• _What the exercise asks_: Below are some records. Return exactly the lines from the one with "right ankle: (538, 528)" to the one with "nose: (344, 170)", and nothing else.

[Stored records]
━━━━━━━━

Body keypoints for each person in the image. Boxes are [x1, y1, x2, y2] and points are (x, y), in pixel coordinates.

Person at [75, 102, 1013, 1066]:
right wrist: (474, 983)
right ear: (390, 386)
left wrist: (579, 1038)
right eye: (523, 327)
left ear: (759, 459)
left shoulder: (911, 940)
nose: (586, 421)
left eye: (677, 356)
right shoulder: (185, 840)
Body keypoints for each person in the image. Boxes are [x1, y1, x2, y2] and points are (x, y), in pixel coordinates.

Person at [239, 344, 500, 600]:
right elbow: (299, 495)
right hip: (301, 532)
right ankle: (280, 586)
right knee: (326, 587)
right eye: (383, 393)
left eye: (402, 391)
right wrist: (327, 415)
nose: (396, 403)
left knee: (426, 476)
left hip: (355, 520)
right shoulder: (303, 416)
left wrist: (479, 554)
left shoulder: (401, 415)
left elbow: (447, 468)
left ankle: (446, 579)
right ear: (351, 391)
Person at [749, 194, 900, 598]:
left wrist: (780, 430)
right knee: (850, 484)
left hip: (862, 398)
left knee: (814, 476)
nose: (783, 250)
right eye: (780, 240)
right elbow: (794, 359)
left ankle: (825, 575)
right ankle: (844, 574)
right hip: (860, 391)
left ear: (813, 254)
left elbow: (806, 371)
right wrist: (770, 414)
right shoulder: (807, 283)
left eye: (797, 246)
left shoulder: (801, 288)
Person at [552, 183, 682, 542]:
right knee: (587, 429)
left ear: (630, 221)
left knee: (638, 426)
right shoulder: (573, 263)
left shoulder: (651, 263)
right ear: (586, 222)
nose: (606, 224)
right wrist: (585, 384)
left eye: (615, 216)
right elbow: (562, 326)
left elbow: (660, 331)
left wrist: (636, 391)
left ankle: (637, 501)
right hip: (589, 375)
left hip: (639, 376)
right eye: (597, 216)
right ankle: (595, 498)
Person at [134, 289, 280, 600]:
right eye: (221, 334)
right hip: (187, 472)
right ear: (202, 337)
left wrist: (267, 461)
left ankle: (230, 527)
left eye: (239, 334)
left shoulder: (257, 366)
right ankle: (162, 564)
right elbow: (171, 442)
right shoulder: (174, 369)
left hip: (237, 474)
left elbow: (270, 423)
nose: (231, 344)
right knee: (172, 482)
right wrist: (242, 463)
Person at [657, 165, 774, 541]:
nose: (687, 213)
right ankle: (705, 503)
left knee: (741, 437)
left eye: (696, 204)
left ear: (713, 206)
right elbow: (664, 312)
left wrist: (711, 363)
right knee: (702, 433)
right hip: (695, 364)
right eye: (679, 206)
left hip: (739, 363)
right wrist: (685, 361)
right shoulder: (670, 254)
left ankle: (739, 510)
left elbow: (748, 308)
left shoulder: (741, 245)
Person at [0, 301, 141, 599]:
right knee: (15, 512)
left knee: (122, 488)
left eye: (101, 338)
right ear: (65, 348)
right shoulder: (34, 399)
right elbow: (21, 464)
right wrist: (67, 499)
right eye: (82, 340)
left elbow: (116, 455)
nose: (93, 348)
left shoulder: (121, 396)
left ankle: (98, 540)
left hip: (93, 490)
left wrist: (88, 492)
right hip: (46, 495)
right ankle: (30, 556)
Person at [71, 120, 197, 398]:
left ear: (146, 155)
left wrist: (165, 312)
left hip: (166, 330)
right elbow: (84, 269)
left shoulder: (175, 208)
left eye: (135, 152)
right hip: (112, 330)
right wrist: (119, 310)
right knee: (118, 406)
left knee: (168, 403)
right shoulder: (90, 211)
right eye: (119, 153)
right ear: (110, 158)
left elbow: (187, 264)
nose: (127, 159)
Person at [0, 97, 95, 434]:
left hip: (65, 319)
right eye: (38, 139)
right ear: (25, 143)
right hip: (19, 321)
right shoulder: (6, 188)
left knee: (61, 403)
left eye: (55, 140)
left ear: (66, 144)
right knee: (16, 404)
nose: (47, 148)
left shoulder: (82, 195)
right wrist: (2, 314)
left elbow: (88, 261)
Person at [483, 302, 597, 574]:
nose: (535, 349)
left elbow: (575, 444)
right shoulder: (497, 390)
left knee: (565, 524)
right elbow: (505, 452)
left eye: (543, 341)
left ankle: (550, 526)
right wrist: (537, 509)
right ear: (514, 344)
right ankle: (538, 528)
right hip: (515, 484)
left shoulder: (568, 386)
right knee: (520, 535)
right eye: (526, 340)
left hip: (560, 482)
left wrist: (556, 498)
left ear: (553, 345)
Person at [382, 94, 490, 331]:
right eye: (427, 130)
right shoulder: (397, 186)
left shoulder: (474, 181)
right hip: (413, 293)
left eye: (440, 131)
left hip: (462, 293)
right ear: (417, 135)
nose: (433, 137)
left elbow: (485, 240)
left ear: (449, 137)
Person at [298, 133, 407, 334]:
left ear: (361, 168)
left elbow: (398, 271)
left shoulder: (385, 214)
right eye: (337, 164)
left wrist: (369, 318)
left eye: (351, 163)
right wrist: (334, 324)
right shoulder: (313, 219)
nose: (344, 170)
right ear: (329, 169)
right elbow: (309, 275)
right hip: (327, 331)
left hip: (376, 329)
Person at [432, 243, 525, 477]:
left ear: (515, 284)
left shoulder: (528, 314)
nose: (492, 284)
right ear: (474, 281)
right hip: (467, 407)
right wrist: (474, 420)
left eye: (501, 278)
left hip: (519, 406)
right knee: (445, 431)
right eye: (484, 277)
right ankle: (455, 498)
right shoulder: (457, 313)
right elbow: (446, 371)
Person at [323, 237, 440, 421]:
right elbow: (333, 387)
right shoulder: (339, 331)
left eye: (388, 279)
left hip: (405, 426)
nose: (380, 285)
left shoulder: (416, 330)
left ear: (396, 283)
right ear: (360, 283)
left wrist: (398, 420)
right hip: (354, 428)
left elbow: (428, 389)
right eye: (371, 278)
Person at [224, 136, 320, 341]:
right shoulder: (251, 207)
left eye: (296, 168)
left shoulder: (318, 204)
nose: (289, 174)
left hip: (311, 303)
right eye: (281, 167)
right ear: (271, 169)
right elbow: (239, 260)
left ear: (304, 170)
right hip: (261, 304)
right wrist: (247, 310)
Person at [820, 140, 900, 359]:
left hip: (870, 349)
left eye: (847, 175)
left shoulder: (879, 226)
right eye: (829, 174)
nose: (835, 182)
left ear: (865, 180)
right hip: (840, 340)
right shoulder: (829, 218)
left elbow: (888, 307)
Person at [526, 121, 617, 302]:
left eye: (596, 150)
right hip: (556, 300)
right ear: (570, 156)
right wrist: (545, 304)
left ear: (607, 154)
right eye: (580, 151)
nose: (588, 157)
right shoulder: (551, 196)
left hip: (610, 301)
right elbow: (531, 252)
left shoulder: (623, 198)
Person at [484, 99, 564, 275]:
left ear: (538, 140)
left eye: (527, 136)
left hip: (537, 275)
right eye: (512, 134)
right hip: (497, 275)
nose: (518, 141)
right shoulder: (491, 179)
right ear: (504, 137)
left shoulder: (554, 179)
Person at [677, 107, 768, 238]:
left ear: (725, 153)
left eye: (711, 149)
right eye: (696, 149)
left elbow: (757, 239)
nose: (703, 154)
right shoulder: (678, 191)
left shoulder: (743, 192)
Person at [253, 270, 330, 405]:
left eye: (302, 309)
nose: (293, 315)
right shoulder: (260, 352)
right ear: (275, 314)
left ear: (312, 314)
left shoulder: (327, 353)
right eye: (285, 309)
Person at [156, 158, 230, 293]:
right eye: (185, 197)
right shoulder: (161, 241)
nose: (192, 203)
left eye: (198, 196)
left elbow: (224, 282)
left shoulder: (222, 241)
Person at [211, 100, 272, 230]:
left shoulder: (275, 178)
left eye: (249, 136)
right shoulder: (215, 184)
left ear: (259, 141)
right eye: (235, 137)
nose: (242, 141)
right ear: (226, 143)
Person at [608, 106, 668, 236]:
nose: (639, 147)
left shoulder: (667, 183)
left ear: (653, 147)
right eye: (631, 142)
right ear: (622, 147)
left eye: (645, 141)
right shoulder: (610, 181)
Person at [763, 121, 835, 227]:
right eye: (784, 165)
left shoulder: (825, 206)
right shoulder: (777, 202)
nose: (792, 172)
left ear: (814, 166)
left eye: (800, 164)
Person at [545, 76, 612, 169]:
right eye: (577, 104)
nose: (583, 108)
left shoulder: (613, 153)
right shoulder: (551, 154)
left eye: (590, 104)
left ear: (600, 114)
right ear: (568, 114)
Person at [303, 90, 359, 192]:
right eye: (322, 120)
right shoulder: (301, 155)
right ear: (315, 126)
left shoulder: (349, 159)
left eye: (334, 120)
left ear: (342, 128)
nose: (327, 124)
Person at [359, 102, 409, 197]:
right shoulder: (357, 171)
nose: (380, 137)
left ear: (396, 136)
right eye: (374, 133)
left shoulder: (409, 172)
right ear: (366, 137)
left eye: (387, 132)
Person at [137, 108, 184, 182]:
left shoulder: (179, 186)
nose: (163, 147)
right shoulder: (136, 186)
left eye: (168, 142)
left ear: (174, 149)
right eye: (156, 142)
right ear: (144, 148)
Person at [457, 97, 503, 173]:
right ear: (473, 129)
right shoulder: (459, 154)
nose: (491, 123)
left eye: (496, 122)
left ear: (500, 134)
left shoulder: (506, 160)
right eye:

━━━━━━━━

• _Response area_:
right ankle: (538, 528)
right hip: (515, 484)
left shoulder: (568, 386)
right knee: (520, 535)
right eye: (526, 340)
left hip: (560, 482)
left wrist: (556, 498)
left ear: (553, 345)
Person at [382, 94, 490, 331]:
right eye: (427, 130)
right shoulder: (397, 186)
left shoulder: (474, 181)
right hip: (413, 293)
left eye: (440, 131)
left hip: (462, 293)
right ear: (417, 135)
nose: (433, 137)
left elbow: (485, 240)
left ear: (449, 137)
Person at [298, 133, 407, 334]:
left ear: (361, 168)
left elbow: (398, 271)
left shoulder: (385, 214)
right eye: (337, 164)
left wrist: (369, 318)
left eye: (351, 163)
right wrist: (334, 324)
right shoulder: (313, 219)
nose: (344, 170)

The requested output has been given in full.